Reaktivasi Jalur Kereta Cipatat-Padalarang, Antara Ancaman, Kenangan, dan Harapan

Adi Haryanto
Aset jalur kereta peninggalan Belanda yang mati suri kembali akan diaktifkan, tercatat ada lima jalur di Jawa Barat yang akan direaktivasi salah satunya Cipatat-Padalarang sepanjang 17 kilometer. Foto/Istimewa

BANDUNG BARAT,iNews BandungRaya.id - Pada tanggal 10 Mei 1883, pemerintah kolonial Belanda melakukan pembukaan jalur Kereta Sukabumi-Cianjur.

Artinya hari ini, tepat 142 tahun yang lalu jalur kereta tersebut dibangun, yang kemudian menjadi cikal bakal dibangunnya jalur kereta yang menghubungkan Sukabumi-Cianjur-Cipatat-Padalarang, hingga Bandung.

Pada masa itu, pemerintah Belanda sedang getol-getolnya melakukan pembukaan jalur-jalur kereta baru untuk pengangkutan logistik hasil bumi dan keperluan militer.

Wilayah Jawa Barat menjadi strategis untuk dibangun jalur kereta api. Sebab banyak terdapat perkebunan, pusat militer, dan juga akses ke Batavia sudah ada dengan terhubungnya jalur kereta Buitenzorg (Bogor) ke Sukabumi sejak 31 Januari 1873.

Sejak saat itu era perkeretaapian di Indonesia terus berkembang pesat. Hingga peninggalannya masih bisa dirasakan sampai sekarang dan dipergunakan sebagai sarana transportasi massal di masyarakat.

Namun selain yang masih eksis dipergunakan, tidak menutup mata jika banyak juga jalur-jalur kereta yang mati suri. Saking lamanya tidak dipergunakan, sebagian jalur rel  kereta ada yang 'menyerah' karena berubah jadi lahan permukiman.

Kemudian muncul wacana reaktivasi kembali jalur-jalur kereta yang sudah mati suri. Itu demi memanfaatkan aset-aset peninggalan zaman Belanda, kendati telah usang namun tetap menyimpan memori indah bagi penggemar transportasi kereta.

Isu reaktivasi sebenarnya sudah sering didengar gaungnya dalam beberapa dekade terakhir, namun belum semua terealisasi. Namun wacananya yang kembali di suarakan Gubernur Jawa Barat Dedi Mulyadi, membawa angin segar.

========

**TUGAS YANG DIKERJAKAN**
A - Ganti "objects" menjadi "features" pada baris-baris data di bawah, mulai dari baris pertama sampai baris yang memuat "crop: (397, 333)", lalu tuliskan ulang baris-baris itu dengan bagian lain tetap sama. Gambar tidak perlu disertakan dalam jawaban.
B - Lanjutkan artikel tentang reaktivasi jalur kereta Cipatat-Padalarang dari kalimat terakhirnya.

========

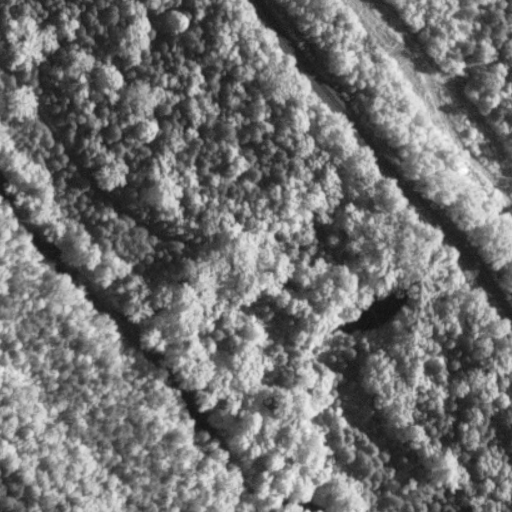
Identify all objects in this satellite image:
railway: (383, 162)
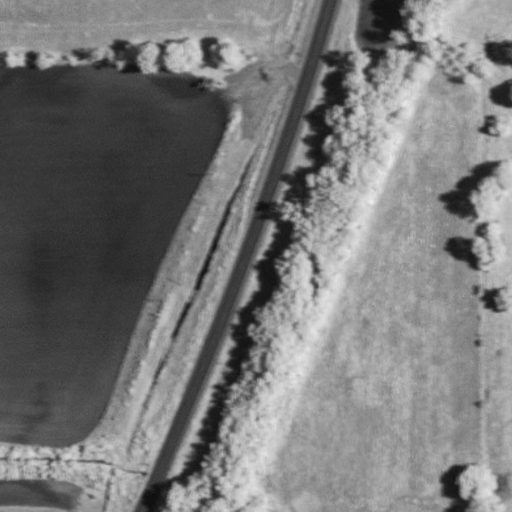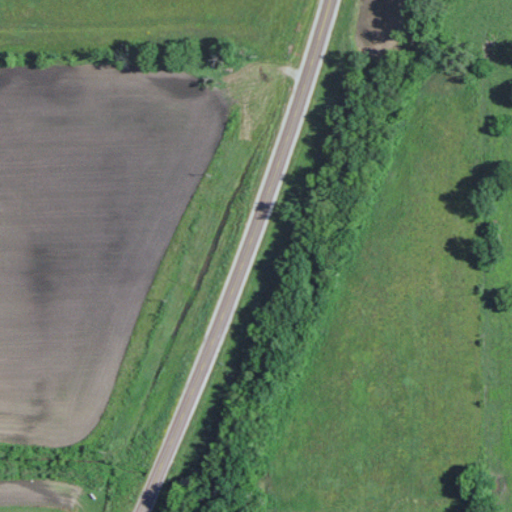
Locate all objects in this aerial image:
crop: (91, 236)
road: (241, 259)
crop: (397, 333)
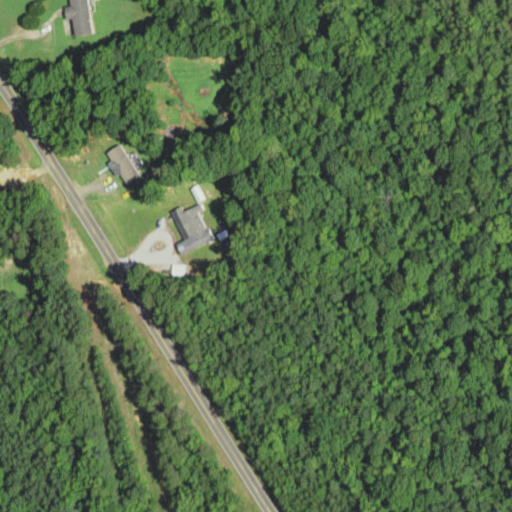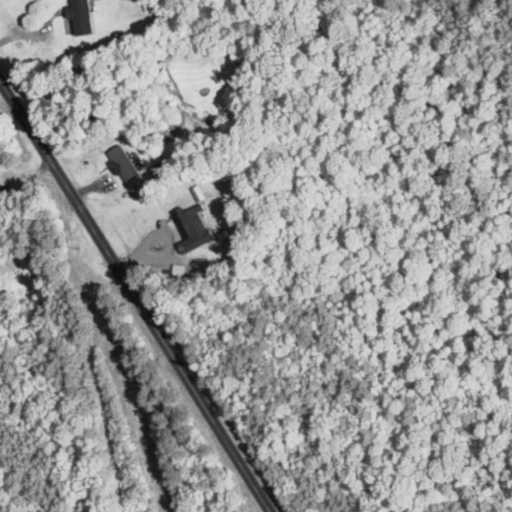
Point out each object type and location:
building: (83, 17)
building: (125, 165)
building: (0, 204)
building: (195, 229)
road: (135, 295)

========

**JAWABAN LATIHAN**
A -
Identify all features in this satellite image:
railway: (383, 162)
Locate all features in this aerial image:
crop: (91, 236)
road: (241, 259)
crop: (397, 333)

B -
Harapan akan terwujudnya transportasi massal berbasis kereta yang saling terkoneksi di Bandung Raya dan Jawa Barat, bukan hanya angan-angan semata. Publik pun menanti dengan antusias reaktivasi ini, meski tentu ada juga yang merasa terancam.

Acup (54) misalnya. Warga Kampung Pojok, Desa Ciburuy, Kecamatan Padalarang, Kabupaten Bandung Barat (KBB), justru mengaku khawatir dengan adanya rencana reaktivasi jalur kereta Cipatat-Padalarang.

Sebagai seorang pengemudi angkutan umum trayek Padalarang-Rajamandala  sejak tahun 2003, dia telah menggantungkan periuk keluarganya dari pendapatan harian sebagai sopir angkutan umum.

Dibenaknya, jika jalur kereta Cipatat-Padalarang dibuka maka berapa rupiah pemasukannya akan hilang. Sebab pasti masyarakat akan lebih memilih menggunakan kereta yang ongkosnya lebih murah dan tidak terkendala macet.

Selama ini, ujar Acup, kereta yang beroperasi adalah dari Sukabumi sampai Stasiun Cipatat. Bagi masyarakat yang akan menuju Padalarang akan melanjutkan perjalanan dengan menggunakan transportasi angkot.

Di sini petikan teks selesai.